Tuesday, October 26, 2010 by Bose McKinney & Evans LLP

The Indiana Supreme Court held that a contribution by a parent corporation to the capital of its subsidiary is not automatically excluded from the Indiana sales and use tax. Instead, the Court looked at whether consideration was given for the capital contribution. If the contribution was made with consideration, then there was a retail sale, and thus, Indiana sales or use tax would be imposed.

In Indiana Department of State Revenue v. Belterra Resort Indiana, LLC, Case No. 49S10-1010-TA-519, Pinnacle Entertainment, Inc. had a riverboat casino manufactured. It bought the riverboat in Alabama for $34,689,719.00 and, in exchange, received title and possession of the riverboat. Pinnacle paid no Alabama sales tax on this transaction. The next day, while in the international waters off the Gulf of Mexico, Pinnacle transferred title and possession of the riverboat to Belterra Resort Indiana, LLC. Prior to the transfer, Pinnacle owned a 97% interest in Belterra. A couple days after the transfer, Pinnacle subsequently obtained the remaining 3%. This gave Pinnacle 100% ownership of Belterra, its subsidiary. Afterwards, the riverboat floated to its new home in Indiana. In 2002, the Indiana Department of Revenue conducted a sales and use tax audit of Belterra. It issued a use tax assessment against Belterra in the amount of $1,869,783.00 plus penalty and interest. Both parties later filed cross motions for summary judgment, and after a hearing, the Tax Court granted Belterra’s motion and denied the Department’s. Thereafter, the Indiana Supreme Court granted review.

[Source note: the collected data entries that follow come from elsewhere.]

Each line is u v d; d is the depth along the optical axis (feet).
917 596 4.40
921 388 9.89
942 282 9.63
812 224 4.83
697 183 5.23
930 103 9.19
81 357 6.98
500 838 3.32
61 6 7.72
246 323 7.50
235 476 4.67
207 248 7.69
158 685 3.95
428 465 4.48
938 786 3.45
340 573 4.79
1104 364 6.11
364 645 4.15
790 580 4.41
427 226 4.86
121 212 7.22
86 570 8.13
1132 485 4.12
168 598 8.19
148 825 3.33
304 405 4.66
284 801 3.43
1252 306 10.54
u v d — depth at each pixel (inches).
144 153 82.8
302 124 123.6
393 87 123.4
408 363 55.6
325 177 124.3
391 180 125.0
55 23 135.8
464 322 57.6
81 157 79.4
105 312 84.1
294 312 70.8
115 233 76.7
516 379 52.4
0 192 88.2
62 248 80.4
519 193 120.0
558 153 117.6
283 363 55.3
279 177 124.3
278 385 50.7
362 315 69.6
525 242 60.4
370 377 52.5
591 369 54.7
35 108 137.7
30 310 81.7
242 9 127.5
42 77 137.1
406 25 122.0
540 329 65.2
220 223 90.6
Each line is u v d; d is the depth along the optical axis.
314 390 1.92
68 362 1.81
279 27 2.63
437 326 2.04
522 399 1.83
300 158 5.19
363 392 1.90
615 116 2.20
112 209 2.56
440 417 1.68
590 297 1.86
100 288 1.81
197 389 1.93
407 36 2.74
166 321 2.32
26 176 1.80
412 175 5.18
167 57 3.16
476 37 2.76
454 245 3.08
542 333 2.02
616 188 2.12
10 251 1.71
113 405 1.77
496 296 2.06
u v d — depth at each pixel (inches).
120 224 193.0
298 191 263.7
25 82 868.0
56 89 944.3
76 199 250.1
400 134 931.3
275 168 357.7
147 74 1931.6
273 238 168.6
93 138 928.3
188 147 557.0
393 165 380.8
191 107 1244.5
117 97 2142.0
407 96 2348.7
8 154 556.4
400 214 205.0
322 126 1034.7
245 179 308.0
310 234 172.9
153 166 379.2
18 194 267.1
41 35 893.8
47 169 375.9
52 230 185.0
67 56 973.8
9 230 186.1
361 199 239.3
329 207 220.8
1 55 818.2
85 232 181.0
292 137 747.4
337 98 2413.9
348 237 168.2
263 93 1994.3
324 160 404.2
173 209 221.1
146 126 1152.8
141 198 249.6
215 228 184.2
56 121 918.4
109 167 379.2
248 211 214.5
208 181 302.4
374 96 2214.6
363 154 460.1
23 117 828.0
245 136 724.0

The issue before the court was whether the transfer of the riverboat from Pinnacle to Belterra was done without either side receiving consideration. In this case, Belterra submitted an affidavit in which the Board of Directors’ Resolution declared “[ ] the company hereby approves the transfer of ownership of the Riverboat Miss Belterra from Pinnacle Entertainment, Inc. to Belterra Resort Indiana, LLC as a capital contribution and without consideration being paid to Pinnacle Entertainment…”. A question of law, such as whether consideration exists, is decided by the court. To have “consideration,” one must receive a benefit to the detriment of another. A benefit is defined as a legal right given from one person to another, where the person receiving the right would not otherwise be entitled. Money is not the only benefit one can receive from consideration. To determine whether there was any benefit, the Court evaluated the transaction closely. “A transaction structured solely for the purpose of avoiding taxes with no other legitimate business purpose will be considered a sham for taxation purposes.” To analyze the companies’ motive for the transaction, the court used the “step doctrine,” which is divided into the “end results” and “interdependence” tests. The end result of Pinnacle and Belterra’s transactions appears, from the outset, to be intended to avoid paying the Indiana use tax while maintaining complete control over the riverboat. Additionally, the series of transactions were so interdependent that it is unreasonable to conclude that the whole series would have been completed if not for the purpose of avoiding the sales and use taxes. After this application, the court determined that there was consideration and treated the acquisition of the riverboat from the manufacturer as a retail transaction subject to the Indiana use tax.   Therefore, the Tax Court’s holding was reversed and summary judgment was granted in favor of the Department.